Remotes that work fine until the instant the batteries die. Can’t they have a low battery light on them?

Remotes with 3 dozen identically sized and shaped buttons. Get real, manufacturers! If your remote has more than 15 buttons, go back to the drawing board.

Old TVs like our RCA floor cabinet set used to have adjustment knobs like that on the back.

CRTs always seem to have some of the screen hidden by the cabinet trim. The newer LCD and Plasma TVs don’t seem to have any of the screen hidden, or at least not much.

Speaking of Macs… why oh why do they not have a physical manual spring-loaded hardware eject mechanism for the DVD drive? IMHO Apple usually does good design, but on this one they have erred.

I have a few CDs that my Mac can’t read (too many scratches, whetever). The computer got stuck in a loop trying to read the disc, and I had to go into terminal and kill off iTunes because it wasn’t letting go.

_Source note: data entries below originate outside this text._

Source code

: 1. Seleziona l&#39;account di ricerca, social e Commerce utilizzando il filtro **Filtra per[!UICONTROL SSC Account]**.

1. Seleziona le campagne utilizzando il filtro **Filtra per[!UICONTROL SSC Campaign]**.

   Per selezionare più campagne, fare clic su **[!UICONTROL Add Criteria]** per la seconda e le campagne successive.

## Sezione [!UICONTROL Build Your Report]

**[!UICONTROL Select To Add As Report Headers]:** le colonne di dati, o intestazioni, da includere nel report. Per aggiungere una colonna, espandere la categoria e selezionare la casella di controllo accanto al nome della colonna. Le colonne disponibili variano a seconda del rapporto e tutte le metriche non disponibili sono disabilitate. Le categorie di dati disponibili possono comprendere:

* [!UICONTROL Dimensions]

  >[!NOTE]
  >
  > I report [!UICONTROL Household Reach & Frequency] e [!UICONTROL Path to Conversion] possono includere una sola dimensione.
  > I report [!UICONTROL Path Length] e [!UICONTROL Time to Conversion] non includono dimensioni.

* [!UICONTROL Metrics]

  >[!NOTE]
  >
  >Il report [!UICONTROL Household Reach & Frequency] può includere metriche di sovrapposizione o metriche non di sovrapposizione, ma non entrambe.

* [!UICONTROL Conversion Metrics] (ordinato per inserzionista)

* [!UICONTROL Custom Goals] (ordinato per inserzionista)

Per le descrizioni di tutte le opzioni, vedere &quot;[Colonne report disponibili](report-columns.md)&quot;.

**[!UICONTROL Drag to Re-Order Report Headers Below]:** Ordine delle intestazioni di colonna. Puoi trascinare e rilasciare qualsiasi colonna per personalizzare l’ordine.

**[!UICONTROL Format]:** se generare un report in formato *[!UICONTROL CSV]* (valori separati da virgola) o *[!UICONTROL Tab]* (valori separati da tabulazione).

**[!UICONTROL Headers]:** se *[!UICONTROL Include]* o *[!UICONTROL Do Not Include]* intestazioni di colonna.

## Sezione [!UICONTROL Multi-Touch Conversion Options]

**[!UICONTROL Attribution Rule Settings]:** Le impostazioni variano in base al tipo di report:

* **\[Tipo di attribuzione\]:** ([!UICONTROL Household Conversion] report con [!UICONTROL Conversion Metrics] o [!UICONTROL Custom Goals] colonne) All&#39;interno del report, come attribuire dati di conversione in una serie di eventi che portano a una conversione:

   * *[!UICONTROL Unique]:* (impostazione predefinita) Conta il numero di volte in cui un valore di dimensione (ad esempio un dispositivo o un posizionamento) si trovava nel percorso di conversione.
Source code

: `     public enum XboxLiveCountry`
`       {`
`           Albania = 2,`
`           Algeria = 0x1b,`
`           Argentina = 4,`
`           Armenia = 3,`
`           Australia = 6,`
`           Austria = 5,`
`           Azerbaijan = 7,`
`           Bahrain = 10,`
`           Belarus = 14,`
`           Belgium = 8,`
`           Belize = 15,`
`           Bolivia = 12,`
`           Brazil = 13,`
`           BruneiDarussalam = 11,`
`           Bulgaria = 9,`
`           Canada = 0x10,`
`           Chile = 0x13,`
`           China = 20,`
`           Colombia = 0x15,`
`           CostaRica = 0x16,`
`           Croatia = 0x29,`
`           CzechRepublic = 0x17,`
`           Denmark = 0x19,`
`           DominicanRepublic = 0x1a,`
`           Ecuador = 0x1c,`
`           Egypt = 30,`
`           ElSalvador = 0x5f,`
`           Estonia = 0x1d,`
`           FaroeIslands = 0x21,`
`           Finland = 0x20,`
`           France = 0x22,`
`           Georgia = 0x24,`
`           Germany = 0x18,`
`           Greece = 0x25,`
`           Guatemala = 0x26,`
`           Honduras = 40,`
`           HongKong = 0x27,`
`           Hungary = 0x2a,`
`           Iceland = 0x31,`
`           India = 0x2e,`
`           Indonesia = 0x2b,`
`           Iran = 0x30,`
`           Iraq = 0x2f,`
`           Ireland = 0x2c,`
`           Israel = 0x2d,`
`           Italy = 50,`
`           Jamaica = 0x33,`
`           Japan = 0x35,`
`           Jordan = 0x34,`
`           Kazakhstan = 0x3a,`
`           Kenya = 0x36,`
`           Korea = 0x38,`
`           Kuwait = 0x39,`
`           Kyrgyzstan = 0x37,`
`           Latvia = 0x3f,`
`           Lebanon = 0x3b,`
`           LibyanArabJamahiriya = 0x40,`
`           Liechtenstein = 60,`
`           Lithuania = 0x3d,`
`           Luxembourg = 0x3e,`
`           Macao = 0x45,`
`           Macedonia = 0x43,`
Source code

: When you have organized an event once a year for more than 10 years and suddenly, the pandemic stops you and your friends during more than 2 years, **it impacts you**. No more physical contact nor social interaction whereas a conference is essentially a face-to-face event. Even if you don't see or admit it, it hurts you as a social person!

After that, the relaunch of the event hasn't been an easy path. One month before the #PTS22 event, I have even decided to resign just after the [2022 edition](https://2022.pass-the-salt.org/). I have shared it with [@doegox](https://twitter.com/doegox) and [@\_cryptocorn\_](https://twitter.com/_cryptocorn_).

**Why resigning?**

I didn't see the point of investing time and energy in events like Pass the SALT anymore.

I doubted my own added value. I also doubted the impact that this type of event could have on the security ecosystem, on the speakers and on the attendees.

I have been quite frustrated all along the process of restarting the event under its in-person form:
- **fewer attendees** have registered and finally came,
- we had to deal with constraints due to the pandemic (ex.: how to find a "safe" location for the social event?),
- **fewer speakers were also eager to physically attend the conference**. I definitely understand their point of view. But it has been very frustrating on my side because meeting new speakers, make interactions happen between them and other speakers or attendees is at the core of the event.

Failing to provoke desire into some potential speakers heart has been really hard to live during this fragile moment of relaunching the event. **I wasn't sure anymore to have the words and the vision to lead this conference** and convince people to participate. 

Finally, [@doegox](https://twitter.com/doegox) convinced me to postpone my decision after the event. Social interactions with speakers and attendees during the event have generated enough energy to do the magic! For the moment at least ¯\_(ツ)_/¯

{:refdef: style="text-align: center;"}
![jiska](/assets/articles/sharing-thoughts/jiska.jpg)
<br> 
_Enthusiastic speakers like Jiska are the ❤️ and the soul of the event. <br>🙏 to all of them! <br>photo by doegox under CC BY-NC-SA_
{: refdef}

Even rebooting, the disc was still in the drive, and it would try to read it and boot off it. Better if I could pop the disk myself while the computer was shut off.

Do the Mac Pros with tray-loading drives have this problem?

This is actually a similar design issue to the “soft” power switch mentioned above. In days of yore, Macs ran on floppies, so ejecting one would cause bad things to happen. Alternately, the floppy could be writing your data file, and ejecting it would hose the data. So you had to request the disk be ejected through the OS. Apple apparently thought this was a neat thing, so they made CDs act the same.

Yes.

This has been a style-over-function design decision for a long time. Did you know that if you hold the mouse button down while the machine is booting, it will eject any removable media? One of the features that’s been unchanged since 1984…

The eject button on the keyboard is soft (mediated by the OS), so that’s not a surprise. I just want an emergency hard eject for when it goes wrong.

What if you don’t have a mouse? :slight_smile: I have a laptop and a drawing tablet.

I noticed that Apple finally made the trash icon turn into an eject symbol when you drag the icon for a mounted disc to it, so at least that removed one of the most inconsistent tings about the old interface.